Jowen hadn't spoken to me in probably 20 minutes after he questioned if we could at least make out in the closet. I wasn't sure if he was being sarcastic or not, but most likely he was. So many thoughts filled my head, I didn't even know where to begin. If only he were here, rather than rotting in the ground. 

"So.... we better start talking if, ya know, we are gonna be stuck here for quite some time." Jowen casually brought up. "Can you be any fucking louder?" I whisper shouted. "Oh! Sorry, I forgot that we are kinda trying not to die." He began to whisper, with a small smile, barely visible except his pearly whites giving the smile away. 

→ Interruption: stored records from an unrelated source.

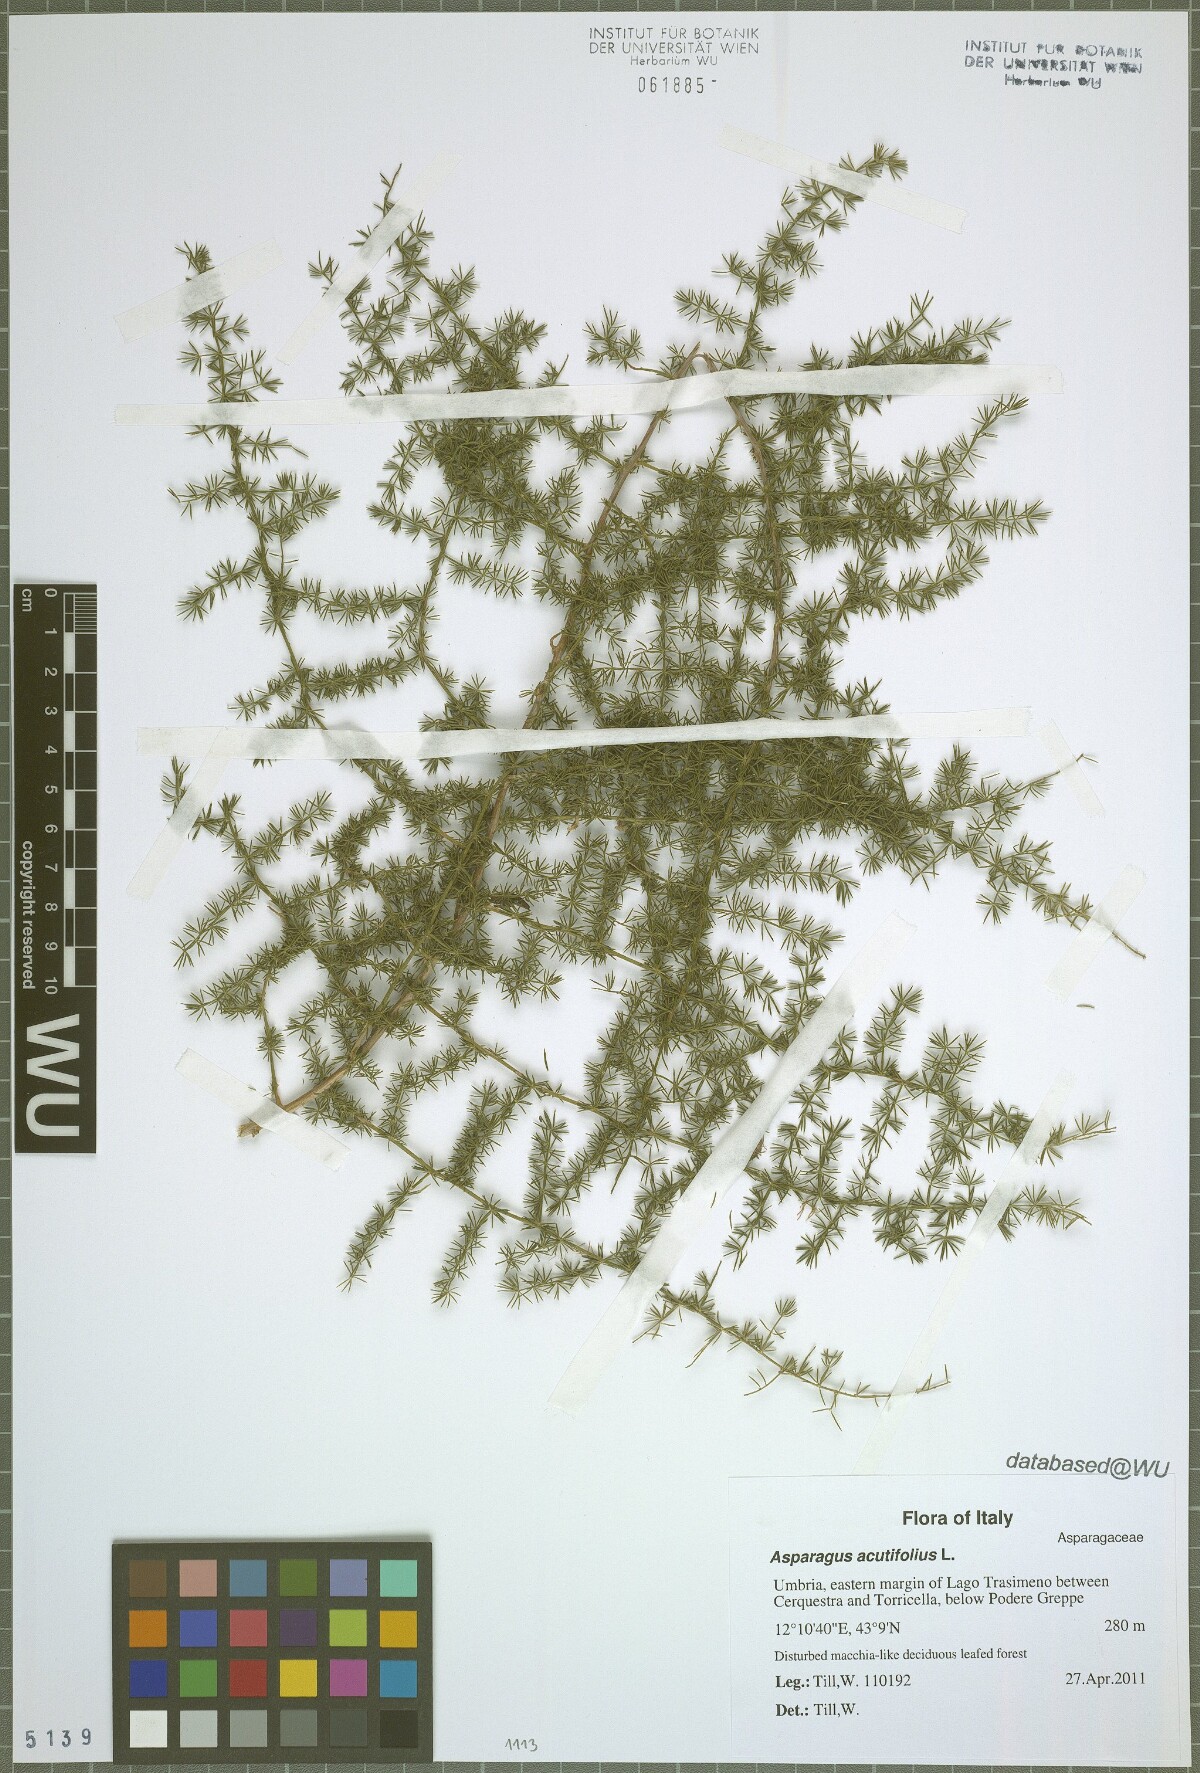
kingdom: Plantae
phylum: Tracheophyta
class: Liliopsida
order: Asparagales
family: Asparagaceae
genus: Asparagus
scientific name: Asparagus acutifolius
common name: Wild asparagus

"We better not be stuck in here forever, we have to get out at some point." I sighed. "Well, I wouldn't mind personally," he said. I could just hear from his voice he was still smirking. I turned my head towards the ground, burying my head in my knees. I had to get out. What happened to Riley? She saved my life right before Jowen did. If not for her, that pyscho Travis would've done exactly what he did to Peter. Put a bullet straight in the middle of my forehead. Where were all my friends? See, this is exactly what happens. Everyone saves me, cares for me, and I do nothing in return. I can't care about anyone or feel anything. Because the truth is, all my feelings, all my cares, went down in the ground with him. He taught me to care when I was about five.

It was my first memory in fact. I was playing with one of the neighbor's kids. I had to be her friend otherwise I would get in trouble for not being nice. We were in the middle of the playroom of my expensive, ginormous old house back in my old neighborhood. We had Barbies tossed all over the ground, I was brushing mine, and she was brushing hers. I was about to put on my favorite heels on my blond girl. I always had a thing for blonds, I secretly wanted to be blond. The second I put them on, she started to whine, "No! You always get those shoes! My turn! You can't be shellfish!" I remember getting annoyed immediately. "Exactly, they're my dolls, so I get to choose who wears what, and what does shellfish even mean?" "It means you don't share things, that's what my mom told me!" "Well, I don't care what your mom says. They're mine." She began to cry and she then pulled my brown hair, bowl-cut style. "Hey!" I then immediately punch her hard in the stomach. She of course screamed. That's when he walked into the room.

"Hey! What's going on in here?" Percy's warm, hazel eyes filled my eyesight. He was about seven but was by far way more mature than I could have ever been. "Nothing" I immediately said. "No! She punched!" "Because she wants to steal my high heels!" "Because she's being shellfish!" That's when Percy's laughed filled the room. "You mean selfish?" "Yea." She quietly said. "Atlas? I need to tell you something. You can't always have things for yourself, and only care about yourself. You need to think about others too. Care about them and their feelings, not your own." He embraced me in his small embrace, but I found comfort in it and I nodded. 

I wish I could always imagine him that way, a sweet little boy that was only trying to help his little sister. But I only imagined him now, being bald, and helpless in a sanitized, white bed. How did I even see his eyes in Jowen's? They were nothing alike and would never be. 

There was a lump in my throat. I had now lost a best friend, not only a brother. And the truth is, I hadn't cried for either of them. My feelings went entirely with my brother. Because watching him be placed down in the cold, dirty, brown earth was like watching my own funeral. And people don't cry at their own funeral, because they impossibly can't.